Under an application of the foregoing rules of law to the facts of this case, the trial court did not err in overruling the general demurrer to the petition or the enumerated grounds of the motion for new trial.
3. There is no merit in special ground 1 of the motion for a new trial in which the defendant complains of the trial court's failure to charge: "The measure of damages for the killing of livestock is the fair market value of said livestock at the time of the killing." It appears that at another point in its charge the court stated that the jury "should determine the amount of damages done to the plaintiff's cows in dollars and cents," and that they would be authorized to find that amount for the plaintiff. As suggested by counsel for the plaintiff, and an examination of the record confirms this, the plaintiff offered the testimony of two lay witnesses and one expert witness, all of whom were familiar with the market value of the cows killed. Those witnesses testified that the market value of the cows was at least $8,300. The jury returned a verdict of $7,175. The defendant offered no testimony to rebut the plaintiff's evidence as to the value of the cows and did not cross-examine these witnesses as to value. The case was defended entirely on the question of liability. The "damage done" to the cows could only have meant the loss to the plaintiff of the fair market value of the cows. If the defendant had desired a more elaborate charge upon this point, it should have been requested.

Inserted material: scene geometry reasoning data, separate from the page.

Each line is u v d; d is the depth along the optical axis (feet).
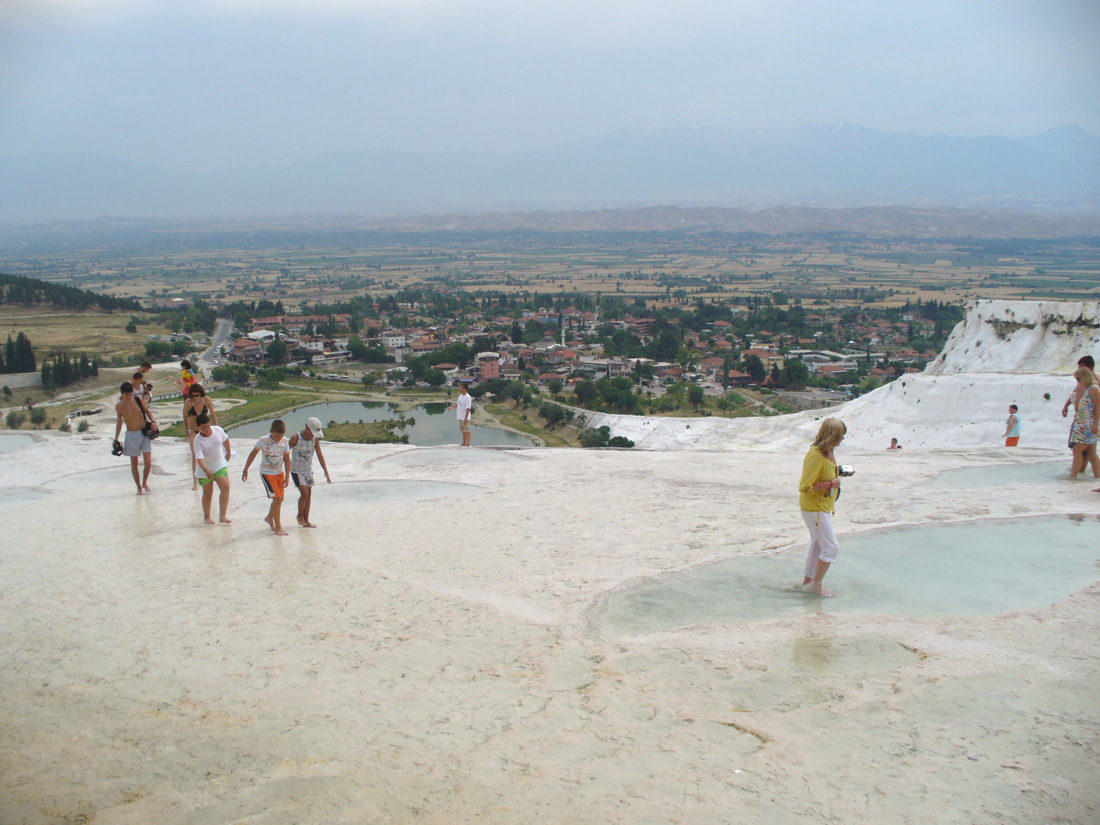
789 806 18.47
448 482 64.18
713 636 28.35
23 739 23.39
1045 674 24.39
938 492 48.88
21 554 44.91
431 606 33.42
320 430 49.19
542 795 19.29
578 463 71.00
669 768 20.22
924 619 28.99
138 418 61.93
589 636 29.25
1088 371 50.06
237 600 35.32
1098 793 18.43
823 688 24.11
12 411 310.45
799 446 114.52
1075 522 40.70
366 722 23.48
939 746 20.70
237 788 20.29
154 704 25.34
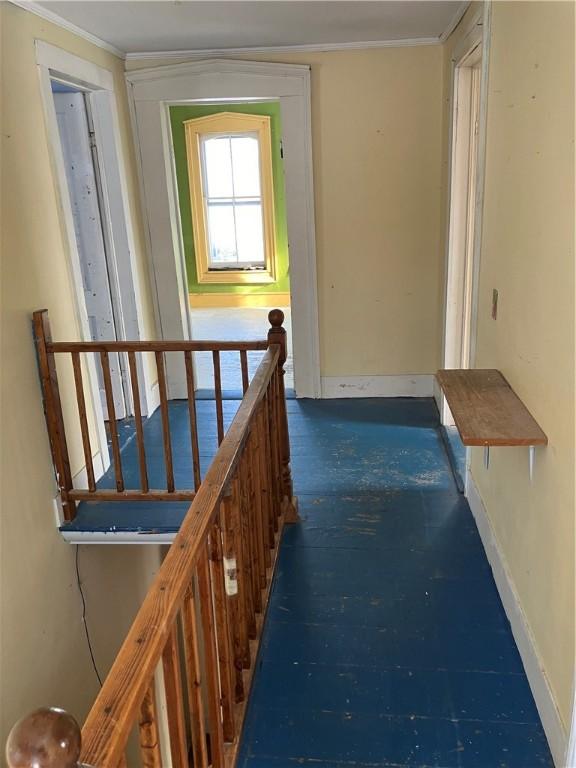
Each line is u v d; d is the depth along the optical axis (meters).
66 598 2.82
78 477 3.05
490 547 2.54
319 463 3.53
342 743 1.79
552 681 1.71
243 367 2.72
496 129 2.39
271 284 8.10
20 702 2.38
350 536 2.81
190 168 7.70
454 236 3.59
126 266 3.94
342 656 2.11
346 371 4.48
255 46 3.80
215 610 1.63
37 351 2.62
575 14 1.45
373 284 4.27
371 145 4.00
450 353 3.79
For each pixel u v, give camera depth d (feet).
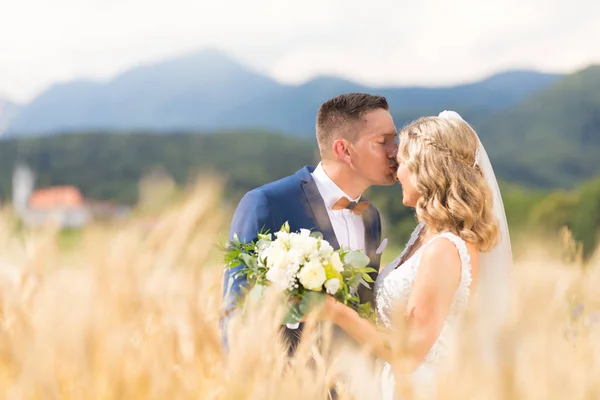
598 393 3.18
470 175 8.87
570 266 6.94
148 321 3.21
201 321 3.40
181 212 3.12
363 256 8.54
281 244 8.08
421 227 9.81
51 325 2.89
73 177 300.40
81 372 2.91
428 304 8.35
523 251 5.13
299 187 10.00
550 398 3.15
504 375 3.23
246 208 9.70
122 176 295.89
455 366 3.39
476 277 8.66
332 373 4.29
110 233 3.01
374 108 10.08
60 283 2.97
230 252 8.07
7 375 2.94
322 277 7.66
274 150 311.88
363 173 10.05
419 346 7.98
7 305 3.02
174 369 3.27
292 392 3.72
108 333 2.95
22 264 3.06
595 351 3.40
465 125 9.33
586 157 378.53
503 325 3.34
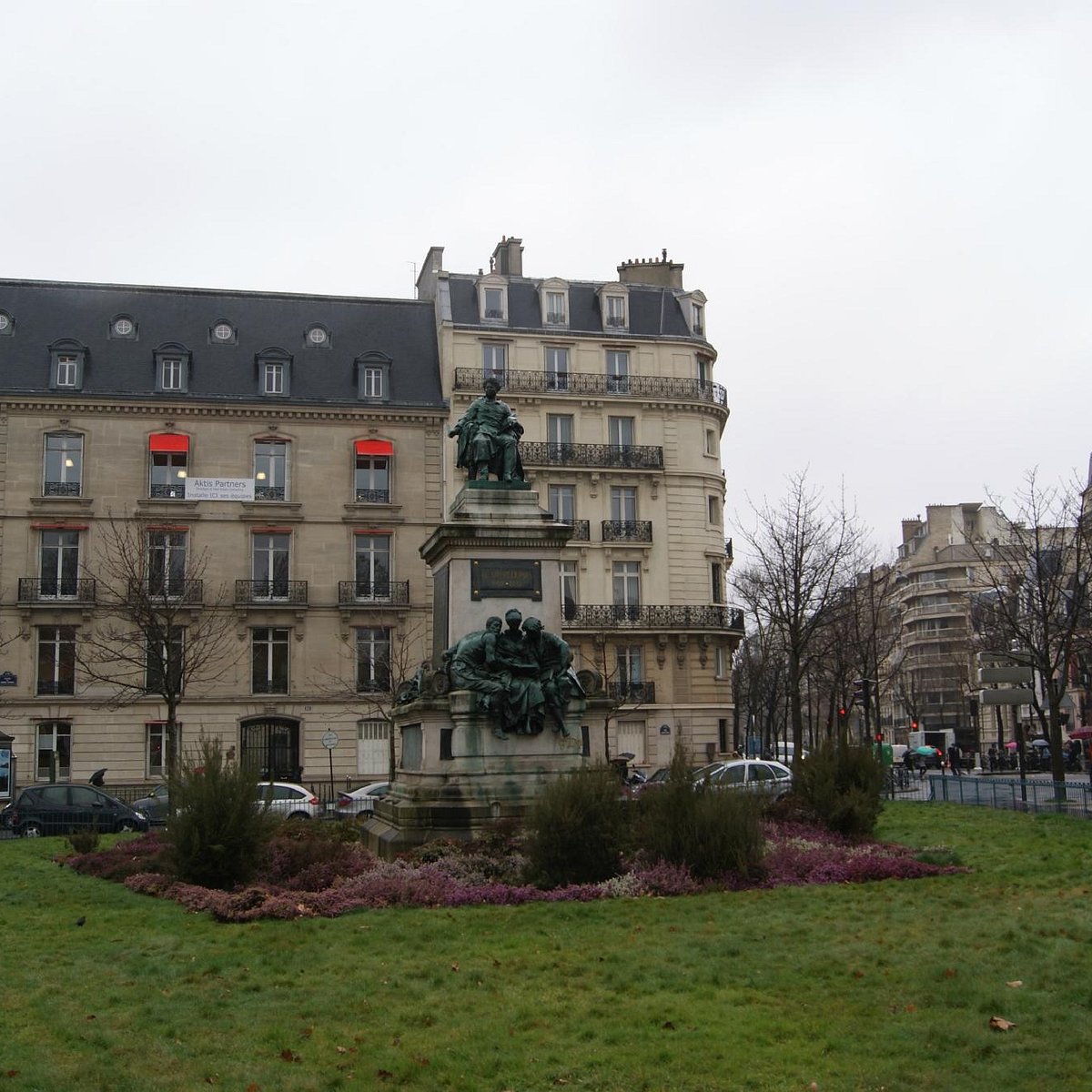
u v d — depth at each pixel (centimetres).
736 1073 809
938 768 7650
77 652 4616
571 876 1564
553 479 5316
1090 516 5266
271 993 1034
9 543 4772
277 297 5456
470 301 5484
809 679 6931
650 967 1099
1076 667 5947
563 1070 820
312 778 4856
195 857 1617
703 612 5366
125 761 4731
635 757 5222
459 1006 983
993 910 1340
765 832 1955
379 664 4797
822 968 1080
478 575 2038
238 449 5022
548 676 1964
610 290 5588
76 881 1816
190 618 4825
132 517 4869
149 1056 855
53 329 5084
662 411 5491
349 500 5084
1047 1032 870
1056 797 2962
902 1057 830
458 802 1869
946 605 10906
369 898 1486
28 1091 778
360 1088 791
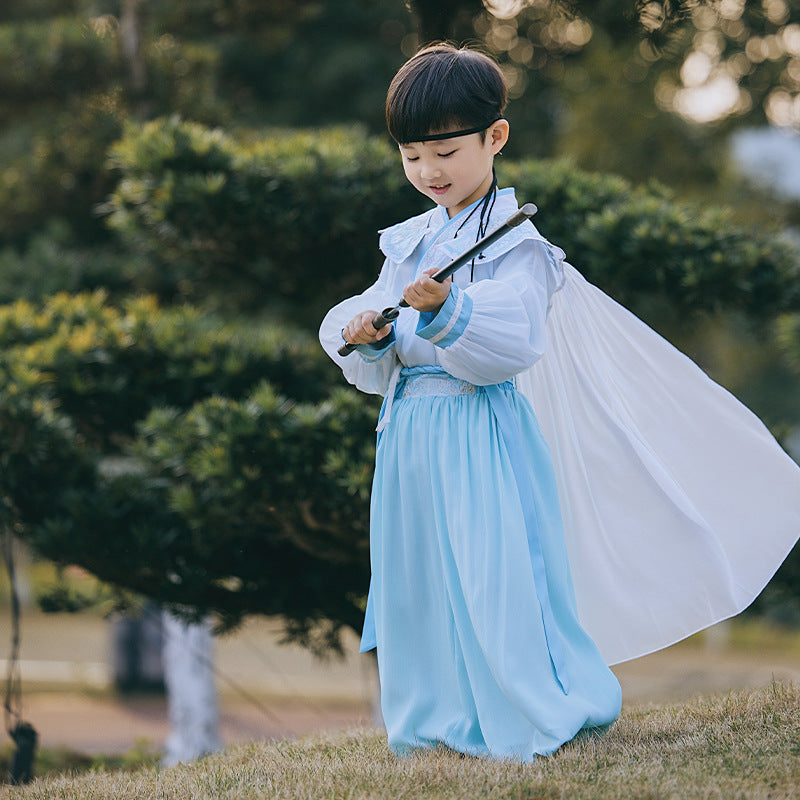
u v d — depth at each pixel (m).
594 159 21.56
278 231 11.34
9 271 16.95
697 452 6.65
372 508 6.20
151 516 10.91
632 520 6.33
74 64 18.12
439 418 5.92
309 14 18.05
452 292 5.46
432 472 5.88
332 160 11.15
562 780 5.05
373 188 11.11
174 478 10.73
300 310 15.52
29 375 10.80
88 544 10.81
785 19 17.73
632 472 6.31
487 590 5.55
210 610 11.66
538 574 5.64
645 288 11.32
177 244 12.04
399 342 6.01
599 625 6.37
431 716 5.92
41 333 12.11
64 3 22.19
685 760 5.52
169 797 5.74
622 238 10.83
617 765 5.36
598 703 5.64
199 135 11.59
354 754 6.25
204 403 10.59
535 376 6.47
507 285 5.65
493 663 5.48
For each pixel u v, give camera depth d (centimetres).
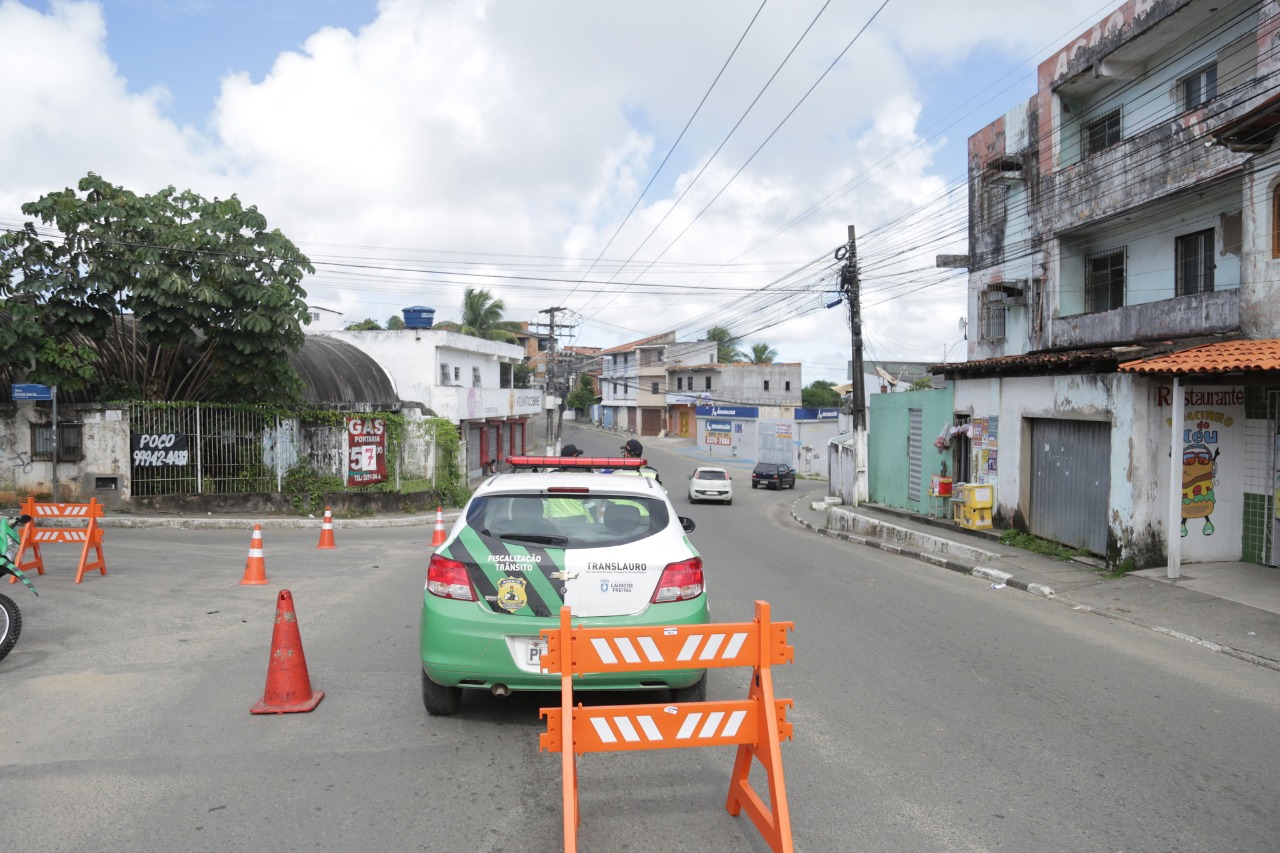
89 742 493
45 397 1730
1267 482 1105
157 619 832
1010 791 442
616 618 488
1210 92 1551
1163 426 1134
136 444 1919
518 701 577
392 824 393
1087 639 818
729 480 3256
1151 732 539
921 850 375
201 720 533
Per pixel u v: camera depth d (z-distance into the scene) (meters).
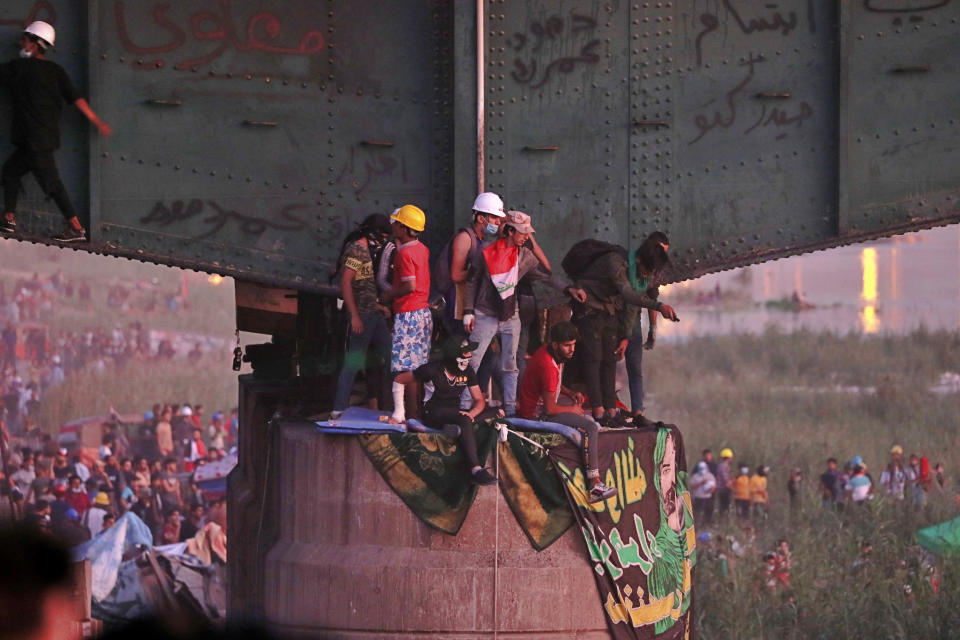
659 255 39.53
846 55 41.47
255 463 51.84
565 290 39.38
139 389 146.62
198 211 39.59
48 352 169.38
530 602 37.25
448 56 40.81
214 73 39.56
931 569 69.06
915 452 118.50
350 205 40.69
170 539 78.44
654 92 41.69
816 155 42.06
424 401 40.16
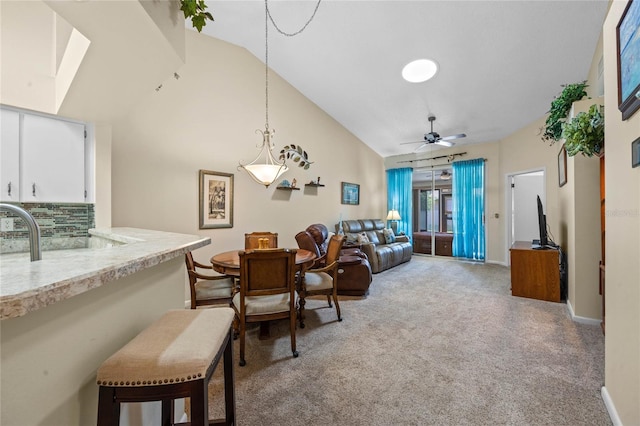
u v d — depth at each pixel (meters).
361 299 3.71
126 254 1.03
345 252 4.34
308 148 5.18
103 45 1.49
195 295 2.54
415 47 3.57
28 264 0.84
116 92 2.01
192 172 3.56
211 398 1.79
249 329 2.80
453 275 4.99
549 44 3.21
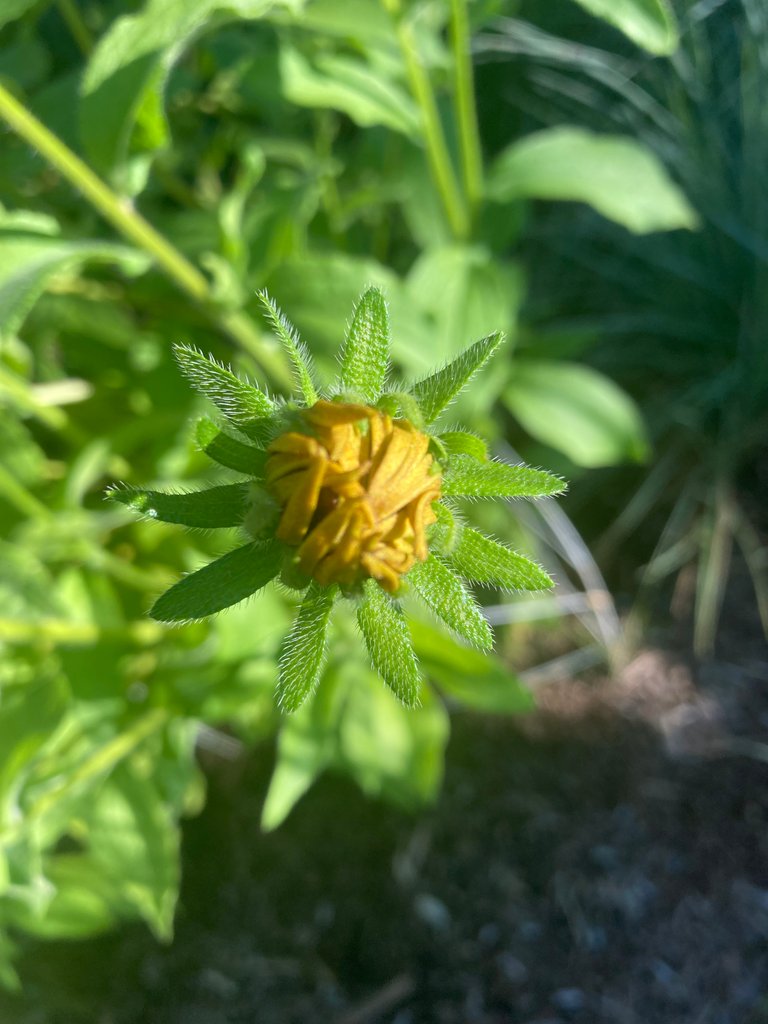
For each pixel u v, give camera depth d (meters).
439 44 0.26
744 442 0.36
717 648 0.34
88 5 0.30
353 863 0.31
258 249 0.25
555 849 0.32
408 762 0.26
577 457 0.29
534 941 0.30
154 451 0.26
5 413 0.26
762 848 0.31
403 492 0.13
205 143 0.30
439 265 0.26
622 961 0.30
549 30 0.36
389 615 0.14
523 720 0.33
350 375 0.14
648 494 0.36
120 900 0.25
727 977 0.30
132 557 0.27
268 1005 0.30
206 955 0.30
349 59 0.26
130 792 0.24
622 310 0.37
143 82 0.18
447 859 0.32
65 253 0.20
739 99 0.35
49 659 0.24
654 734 0.33
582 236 0.38
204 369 0.14
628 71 0.36
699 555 0.35
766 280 0.34
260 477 0.14
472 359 0.14
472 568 0.14
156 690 0.24
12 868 0.21
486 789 0.32
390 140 0.30
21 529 0.25
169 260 0.22
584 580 0.34
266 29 0.26
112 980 0.30
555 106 0.38
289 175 0.28
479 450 0.14
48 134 0.19
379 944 0.30
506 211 0.28
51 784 0.23
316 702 0.24
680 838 0.32
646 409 0.37
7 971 0.24
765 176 0.34
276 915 0.31
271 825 0.23
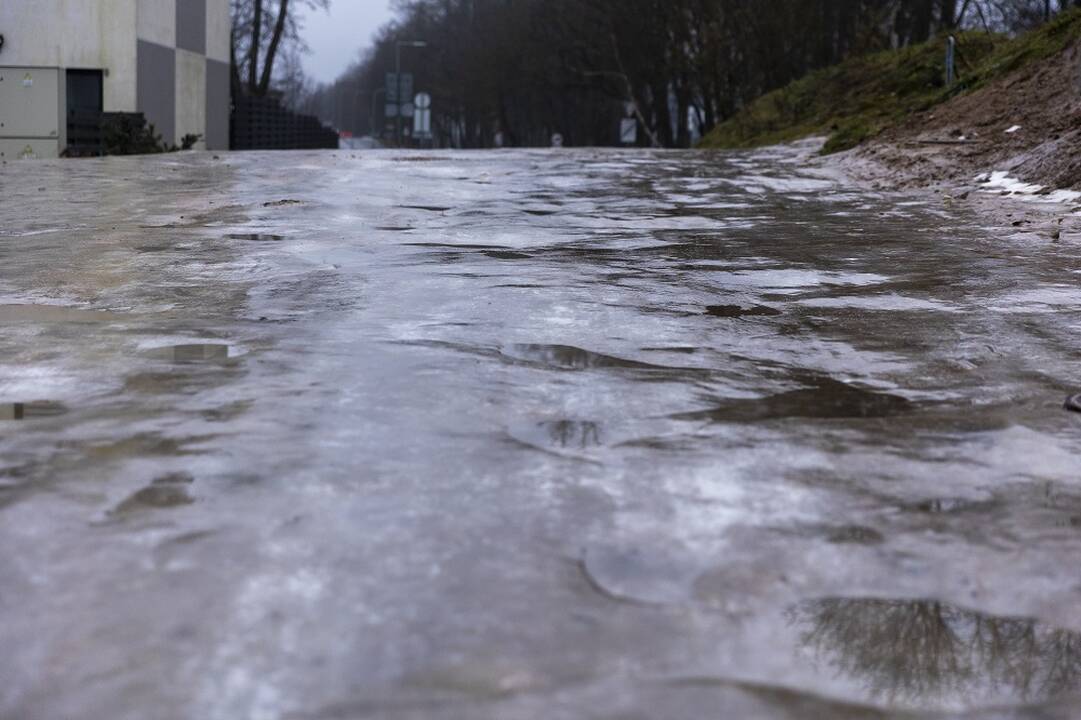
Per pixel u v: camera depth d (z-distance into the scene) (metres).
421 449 2.64
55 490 2.32
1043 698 1.59
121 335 4.00
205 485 2.36
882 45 33.88
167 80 31.42
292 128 50.03
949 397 3.30
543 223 7.79
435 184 11.33
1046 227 7.32
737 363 3.69
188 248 6.41
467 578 1.91
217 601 1.80
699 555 2.05
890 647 1.73
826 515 2.28
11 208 8.94
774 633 1.75
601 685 1.57
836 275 5.49
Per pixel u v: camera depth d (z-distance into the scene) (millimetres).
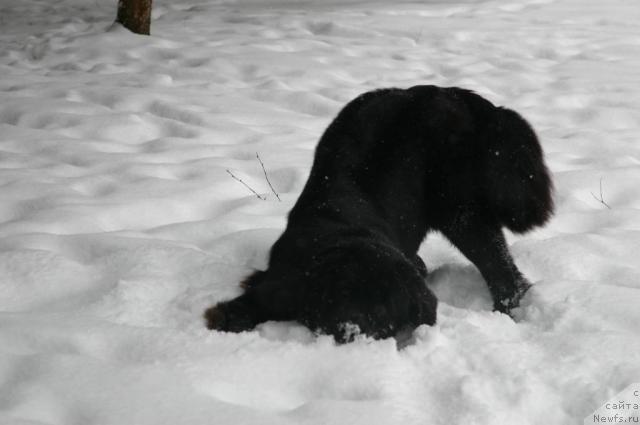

4. There is no merit in the assignment of errors upon the charge contained in special ground 5. In this ground the defendant complains of various portions of the charge. The only assignment of error upon these portions of the charge with which we have not already dealt is the trial court's failure to define "reasonable care or reasonable diligence." In Atlantic Birmingham Railway Co. v. Smith, 2 Ga. App. 294 (2) ( 58 S.E. 542) this court held: "In the absence of a written request for the court to define to the jury the meaning of the words `ordinary and reasonable care and diligence', there was no error in the omission to do so. It is doubtful if any specific definition would enlighten the jury or make any clearer the plain meaning of these simple words."
5. As special ground 8 of the motion for a new trial was not argued in this court either orally or in the brief of counsel for the plaintiff in error and is not generally insisted upon, this ground will be treated as abandoned. Evergreen Memory Gardens, Inc. v. Blythe, 92 Ga. App. 413 ( 88 S.E.2d 528).
6. The evidence was in conflict upon every point at issue, but these conflicts were resolved in favor of the plaintiff by the jury. The verdict was within the range of the evidence and authorized by the evidence. The trial court, consequently, did not err in denying the motion for new trial.
Judgment affirmed. Gardner, P. J., and Townsend, J., concur.